One of the defining paintings of British Pop art, Richard Hamilton’s Swingeing London 67 (f) depicts two men--Mick Jagger and Hamilton’s art dealer Robert Fraser--handcuffed together in the back of a police van. The image is taken from a newspaper photograph that shows the two being driven from Lewes prison to Chichester Magistrates Court following their June 1967 arrest for possession of drugs. The title is a clever and bitter play on words, conflating the “swinging” of 1960s-era London with the “swingeing” (to swinge is to beat or scourge) punishment meted out to new cultural heroes by the law. Hamilton’s painting is far from reportage; it portrays the historical clash of cultures between Pop (and Pop art) and the establishment.
In this illustrated study of Hamilton’s celebrated painting, Andrew Wilson views Swingeing London 67 (f) as history painting, to be understood in the context of the struggle against the British state’s attempt--aided and abetted by the popular press--to repress any expression of personal liberation.

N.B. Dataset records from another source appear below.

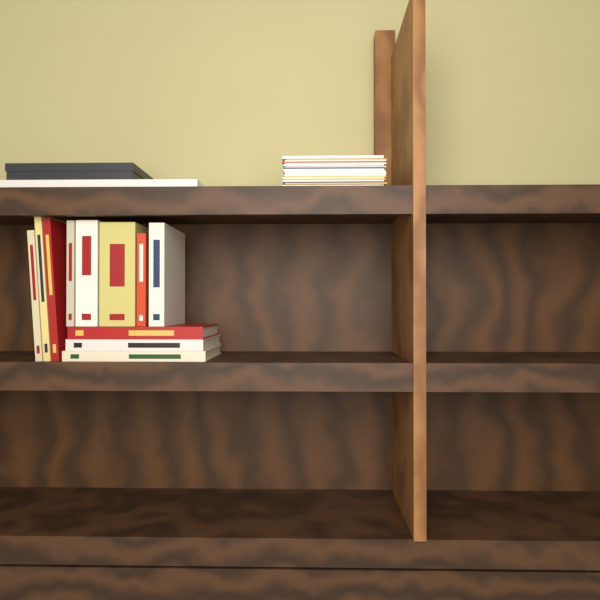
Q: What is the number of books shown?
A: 11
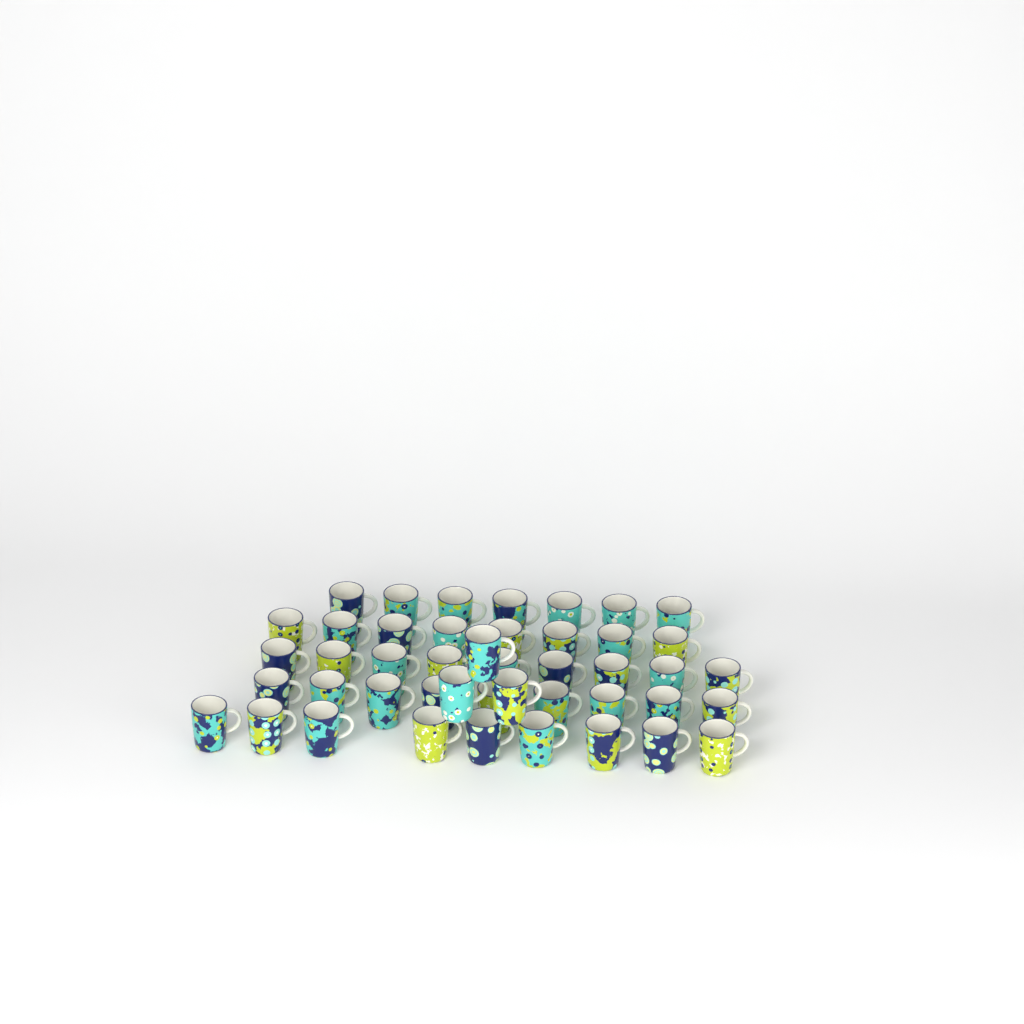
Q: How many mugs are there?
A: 45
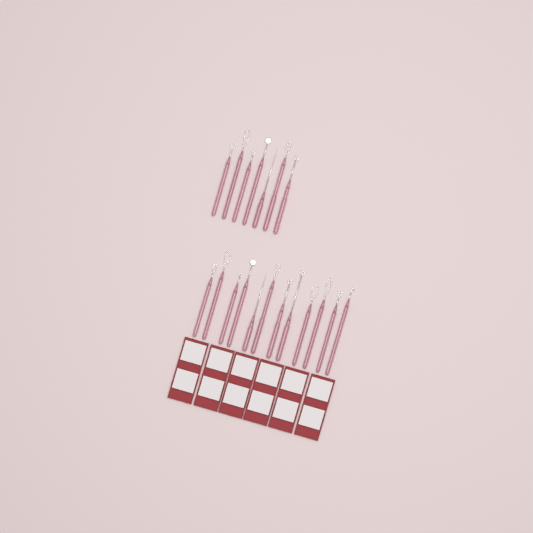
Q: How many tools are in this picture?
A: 19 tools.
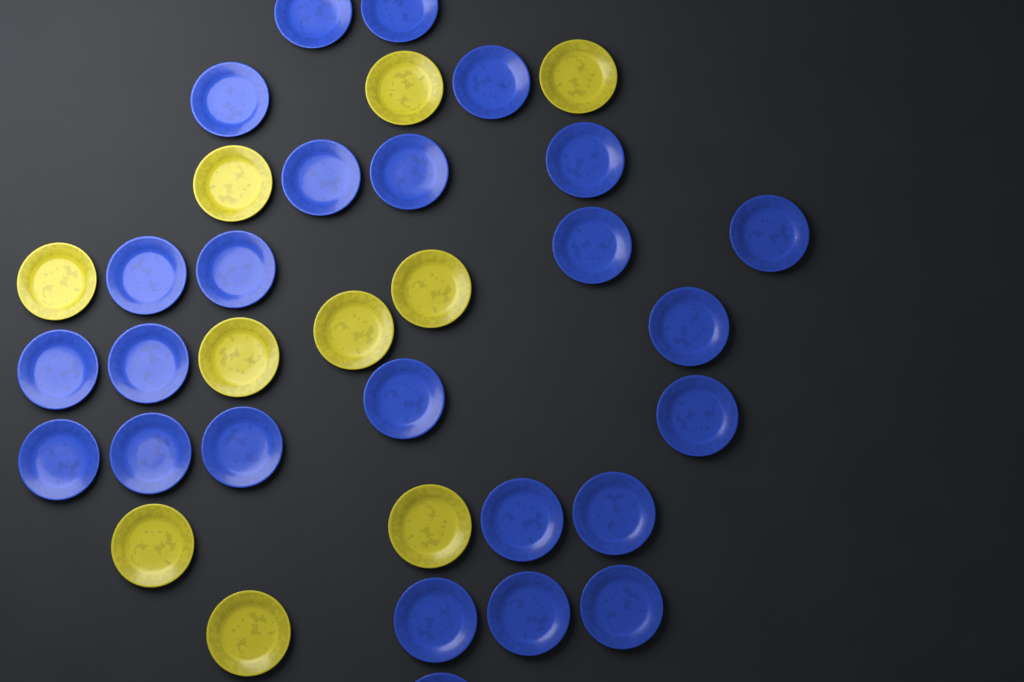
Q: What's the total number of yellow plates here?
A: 10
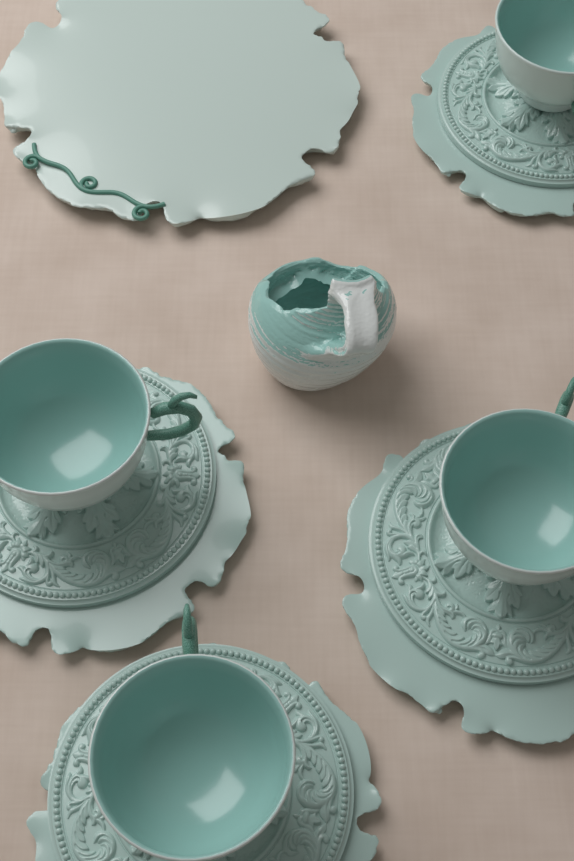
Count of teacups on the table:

Hamilton’s Pop art idiom of figuration and media images was his way of refusing the demands of an old aesthetic order. For him, Pop art was the expression of an open-ended, analytical, critical, and artistic process that reflected his own direct engagement with ethical issues. With Swingeing London 67 (f), Hamilton offers not only a representational image but also a trigger for critical activity--an image of an event and an image of what determines the conditions of that image.
About the Author
Andrew Wilson, a curator, art historian, and art critic, has been Curator of Modern and Contemporary British Art at Tate Britain since 2006.